- _Problem requirements_
Below are the records; copy every line in them that holds the string "Usage".

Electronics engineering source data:
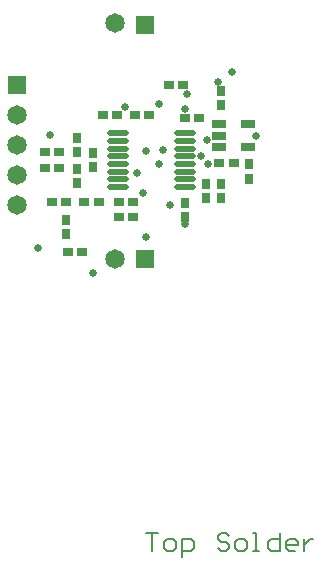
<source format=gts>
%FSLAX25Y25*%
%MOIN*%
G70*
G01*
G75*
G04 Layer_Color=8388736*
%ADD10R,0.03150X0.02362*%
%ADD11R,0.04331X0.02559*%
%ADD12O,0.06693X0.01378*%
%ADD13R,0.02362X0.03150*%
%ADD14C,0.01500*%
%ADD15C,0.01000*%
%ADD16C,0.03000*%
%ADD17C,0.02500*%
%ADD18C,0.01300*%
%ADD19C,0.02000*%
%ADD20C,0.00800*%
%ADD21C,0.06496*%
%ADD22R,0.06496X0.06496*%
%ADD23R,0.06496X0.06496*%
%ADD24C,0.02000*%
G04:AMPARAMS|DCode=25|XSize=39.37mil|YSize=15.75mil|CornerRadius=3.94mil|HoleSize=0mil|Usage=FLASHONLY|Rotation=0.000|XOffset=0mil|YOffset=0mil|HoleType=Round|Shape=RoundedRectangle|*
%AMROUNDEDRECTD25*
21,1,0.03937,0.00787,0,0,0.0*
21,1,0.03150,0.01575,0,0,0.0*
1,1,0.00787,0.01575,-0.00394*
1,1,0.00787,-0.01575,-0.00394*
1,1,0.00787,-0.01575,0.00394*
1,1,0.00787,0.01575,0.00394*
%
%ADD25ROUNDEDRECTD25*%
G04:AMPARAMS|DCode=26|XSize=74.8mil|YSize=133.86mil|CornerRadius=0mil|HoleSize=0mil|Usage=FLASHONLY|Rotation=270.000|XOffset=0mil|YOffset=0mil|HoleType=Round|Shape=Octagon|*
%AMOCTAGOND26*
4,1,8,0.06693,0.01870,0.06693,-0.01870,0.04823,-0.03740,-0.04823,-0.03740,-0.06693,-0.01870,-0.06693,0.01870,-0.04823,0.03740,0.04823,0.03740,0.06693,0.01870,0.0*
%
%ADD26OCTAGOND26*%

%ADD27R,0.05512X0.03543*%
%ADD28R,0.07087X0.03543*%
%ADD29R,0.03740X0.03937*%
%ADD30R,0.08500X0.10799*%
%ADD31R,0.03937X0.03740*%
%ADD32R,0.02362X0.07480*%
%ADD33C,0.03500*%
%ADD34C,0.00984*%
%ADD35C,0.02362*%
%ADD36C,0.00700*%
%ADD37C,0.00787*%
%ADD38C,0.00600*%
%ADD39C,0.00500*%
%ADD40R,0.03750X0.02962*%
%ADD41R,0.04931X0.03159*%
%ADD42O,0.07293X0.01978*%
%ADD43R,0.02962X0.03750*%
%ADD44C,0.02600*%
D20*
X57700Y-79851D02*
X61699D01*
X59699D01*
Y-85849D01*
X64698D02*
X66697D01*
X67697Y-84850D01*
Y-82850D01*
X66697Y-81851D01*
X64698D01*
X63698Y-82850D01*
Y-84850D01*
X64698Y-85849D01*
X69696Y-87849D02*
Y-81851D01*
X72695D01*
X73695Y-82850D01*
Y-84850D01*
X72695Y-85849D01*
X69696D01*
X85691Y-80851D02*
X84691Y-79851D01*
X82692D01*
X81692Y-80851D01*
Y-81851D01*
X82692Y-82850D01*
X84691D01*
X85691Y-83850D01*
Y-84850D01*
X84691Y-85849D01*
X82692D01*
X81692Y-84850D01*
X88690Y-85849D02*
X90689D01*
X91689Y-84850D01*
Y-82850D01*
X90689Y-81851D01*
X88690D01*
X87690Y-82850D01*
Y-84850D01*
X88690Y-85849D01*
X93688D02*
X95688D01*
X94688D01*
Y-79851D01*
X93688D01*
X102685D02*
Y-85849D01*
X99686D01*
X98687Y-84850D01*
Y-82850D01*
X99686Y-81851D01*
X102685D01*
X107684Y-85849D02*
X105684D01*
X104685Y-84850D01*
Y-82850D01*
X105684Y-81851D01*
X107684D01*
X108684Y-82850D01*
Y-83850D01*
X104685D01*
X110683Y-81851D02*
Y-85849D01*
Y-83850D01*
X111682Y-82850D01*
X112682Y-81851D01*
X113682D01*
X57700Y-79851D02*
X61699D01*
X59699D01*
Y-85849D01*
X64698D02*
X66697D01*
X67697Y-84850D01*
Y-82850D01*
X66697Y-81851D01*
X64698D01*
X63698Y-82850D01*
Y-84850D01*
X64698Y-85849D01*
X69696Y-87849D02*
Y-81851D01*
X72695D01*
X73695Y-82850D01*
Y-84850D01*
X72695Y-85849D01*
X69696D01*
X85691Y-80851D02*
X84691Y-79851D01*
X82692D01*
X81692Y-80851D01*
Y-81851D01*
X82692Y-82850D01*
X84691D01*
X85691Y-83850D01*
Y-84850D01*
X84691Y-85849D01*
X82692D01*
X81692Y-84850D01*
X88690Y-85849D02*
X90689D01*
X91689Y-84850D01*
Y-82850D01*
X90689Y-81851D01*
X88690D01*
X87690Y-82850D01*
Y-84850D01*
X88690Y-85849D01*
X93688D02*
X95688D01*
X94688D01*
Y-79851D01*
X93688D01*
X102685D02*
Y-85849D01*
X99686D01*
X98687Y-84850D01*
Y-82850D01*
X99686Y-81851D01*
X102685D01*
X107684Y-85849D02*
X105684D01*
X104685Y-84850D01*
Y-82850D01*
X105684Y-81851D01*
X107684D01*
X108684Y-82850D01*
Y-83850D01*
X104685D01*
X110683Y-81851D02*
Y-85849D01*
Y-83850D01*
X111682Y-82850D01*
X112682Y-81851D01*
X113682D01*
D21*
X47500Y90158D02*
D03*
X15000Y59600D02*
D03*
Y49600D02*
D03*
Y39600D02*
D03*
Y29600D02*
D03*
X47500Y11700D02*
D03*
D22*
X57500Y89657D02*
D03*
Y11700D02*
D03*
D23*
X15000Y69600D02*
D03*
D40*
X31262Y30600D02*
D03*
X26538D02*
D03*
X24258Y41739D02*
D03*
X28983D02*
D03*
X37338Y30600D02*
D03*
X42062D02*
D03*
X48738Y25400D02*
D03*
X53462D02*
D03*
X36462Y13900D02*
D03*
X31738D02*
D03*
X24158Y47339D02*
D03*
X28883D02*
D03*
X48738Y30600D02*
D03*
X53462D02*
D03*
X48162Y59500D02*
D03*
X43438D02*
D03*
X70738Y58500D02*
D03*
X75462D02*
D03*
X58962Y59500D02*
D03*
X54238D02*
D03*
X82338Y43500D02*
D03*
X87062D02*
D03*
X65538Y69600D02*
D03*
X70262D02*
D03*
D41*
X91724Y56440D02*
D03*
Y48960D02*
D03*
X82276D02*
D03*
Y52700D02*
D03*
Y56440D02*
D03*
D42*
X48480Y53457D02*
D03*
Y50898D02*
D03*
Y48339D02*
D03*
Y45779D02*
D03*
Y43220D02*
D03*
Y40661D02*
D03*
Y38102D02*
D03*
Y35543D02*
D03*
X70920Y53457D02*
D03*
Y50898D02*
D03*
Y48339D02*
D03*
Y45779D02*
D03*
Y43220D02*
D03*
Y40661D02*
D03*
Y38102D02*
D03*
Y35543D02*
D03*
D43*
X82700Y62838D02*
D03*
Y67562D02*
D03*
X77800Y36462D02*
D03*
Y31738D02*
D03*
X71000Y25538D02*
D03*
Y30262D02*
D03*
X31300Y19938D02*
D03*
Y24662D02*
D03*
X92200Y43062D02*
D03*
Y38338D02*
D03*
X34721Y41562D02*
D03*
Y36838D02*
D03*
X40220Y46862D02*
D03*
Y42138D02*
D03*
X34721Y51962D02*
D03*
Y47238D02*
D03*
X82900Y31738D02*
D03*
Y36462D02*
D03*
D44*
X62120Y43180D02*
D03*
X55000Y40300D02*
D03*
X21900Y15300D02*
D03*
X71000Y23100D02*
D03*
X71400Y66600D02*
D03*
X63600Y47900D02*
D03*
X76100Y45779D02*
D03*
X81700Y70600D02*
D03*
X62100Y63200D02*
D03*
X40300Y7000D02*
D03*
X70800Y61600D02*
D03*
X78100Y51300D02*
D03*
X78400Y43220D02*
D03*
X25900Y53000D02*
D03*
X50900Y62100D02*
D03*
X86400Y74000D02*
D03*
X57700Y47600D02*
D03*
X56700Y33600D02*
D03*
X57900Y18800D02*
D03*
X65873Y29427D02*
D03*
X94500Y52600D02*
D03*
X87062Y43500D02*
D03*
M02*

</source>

- _Written answer_
G04:AMPARAMS|DCode=25|XSize=39.37mil|YSize=15.75mil|CornerRadius=3.94mil|HoleSize=0mil|Usage=FLASHONLY|Rotation=0.000|XOffset=0mil|YOffset=0mil|HoleType=Round|Shape=RoundedRectangle|*
G04:AMPARAMS|DCode=26|XSize=74.8mil|YSize=133.86mil|CornerRadius=0mil|HoleSize=0mil|Usage=FLASHONLY|Rotation=270.000|XOffset=0mil|YOffset=0mil|HoleType=Round|Shape=Octagon|*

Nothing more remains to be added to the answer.